- **Travail demandé**
Veuillez réécrire sous forme de liste le paragraphe du texte de la page qui commence par « Les conflits qui se poursuivent », en conservant ses faits principaux.

- **Texte de la page**
-----

La sécurité des individus continue d’être menacée par la criminalité et les conflits. La mondialisation est une aubaine pour les activités illégales transfrontalières et favorise la montée en puissance des syndicats du crime et des réseaux mafieux multinationaux. En 1995, le montant des trafics de drogue était estimé à 400 milliards de dollars. Toujours selon le rapport du PNUD, quelque 1,8 millions de femmes et de jeunes filles étaient victimes de réseaux de prostitution. Résultat des guerres qui ravagent certains pays, le monde compte aujourd’hui 12 millions de réfugiés et 5 millions de personnes déplacées dans leur propre pays.

 

Les conflits qui se poursuivent sont un autre obstacle au développement. En Afrique, près de la moitié des pays sont directement ou indirectement affectés par ces conflits qui tuent chaque année plus de 200.000 personnes, pour la plupart des civils. Sans paix, il n’y aura pas de développement, mais sans développement, l’ancrage de la démocratie est compromis.

 

Nous vivons sur une planète qui compte 6,1 milliards d’êtres humains. La population mondiale passera à 8 milliards en 2025. Chaque année, elle augmente de quelque 80 millions et sur ce total, 90% naissent dans les pays en développement notamment les plus pauvres.

-----

- **Données fournies**
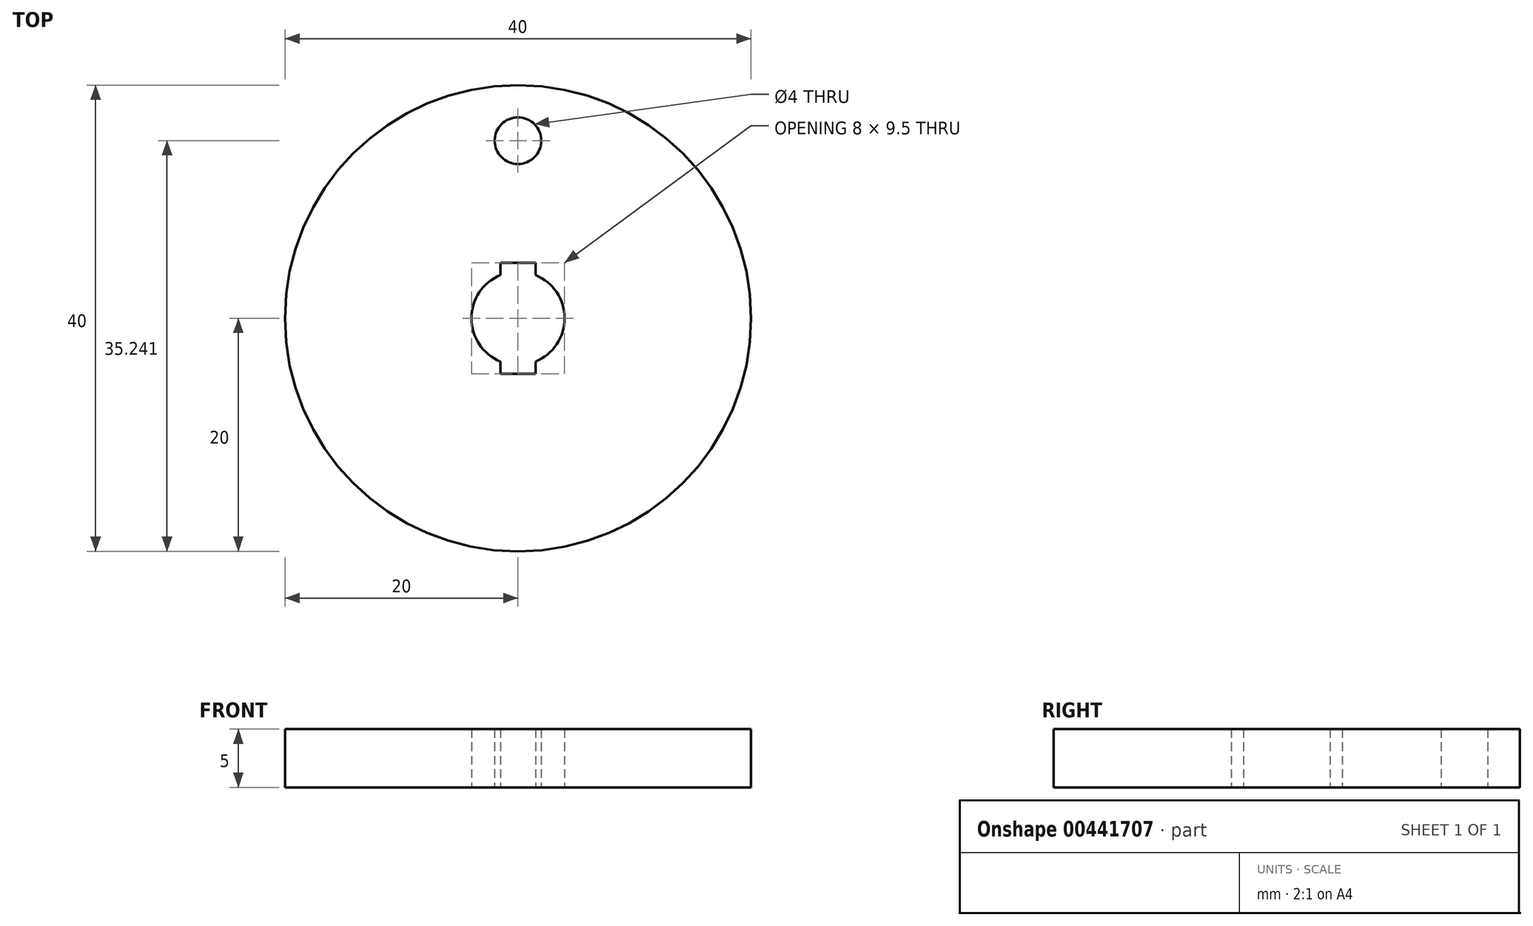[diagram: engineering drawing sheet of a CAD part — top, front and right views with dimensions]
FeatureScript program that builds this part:
annotation { "Feature Type Name" : "Feature", "Feature Type Description" : "" }
export const myFeature = defineFeature(function(context is Context, id is Id, definition is map)
    precondition{}
    {
        {
            var Q0;
            Q0=qCreatedBy(makeId("Top.planeOp"),FACE);
            var sketch = newSketch(context, id + "F0", { "sketchPlane" : qUnion([Q0])});
            skCircle(sketch, "E0", {"center": v(0, 0) * mm, "radius": 20 * mm});
            skCircle(sketch, "E1", {"center": v(0, 0) * mm, "radius": 4 * mm});
            skCircle(sketch, "E2", {"center": v(0, 15.24) * mm, "radius": 2 * mm});
            skLineSegment(sketch, "E3", {"start": v(0, 23.26) * mm, "end": v(0, -23.64) * mm, "construction": true});
            skLineSegment(sketch, "E4", {"start": v(-27.47, 0) * mm, "end": v(25.13, 0) * mm, "construction": true});
            skLineSegment(sketch, "E5.bottom", {"start": v(-1.5, 4.75) * mm, "end": v(1.5, 4.75) * mm});
            skLineSegment(sketch, "E5.top", {"start": v(-1.5, -4.75) * mm, "end": v(1.5, -4.75) * mm});
            skLineSegment(sketch, "E5.left", {"start": v(-1.5, 4.75) * mm, "end": v(-1.5, -4.75) * mm});
            skLineSegment(sketch, "E5.right", {"start": v(1.5, 4.75) * mm, "end": v(1.5, -4.75) * mm});
            skSolve(sketch);
        }
        {
            var Q0;
            Q0 = qSketchRegion(id + "F0", true);
            extrude(context, id + "F1", {"entities" : qUnion([Q0]), "endBound" : BoundingType.SYMMETRIC, "depth" : 5 * mm});
        }
    });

-----

- **Réponse rédigée**
- Les conflits persistants font obstacle au développement.
- En Afrique, près de la moitié des pays en subissent les effets, directement ou indirectement.
- Ces conflits tuent chaque année plus de 200 000 personnes, surtout des civils.
- Sans paix, pas de développement ; sans développement, l'ancrage de la démocratie est compromis.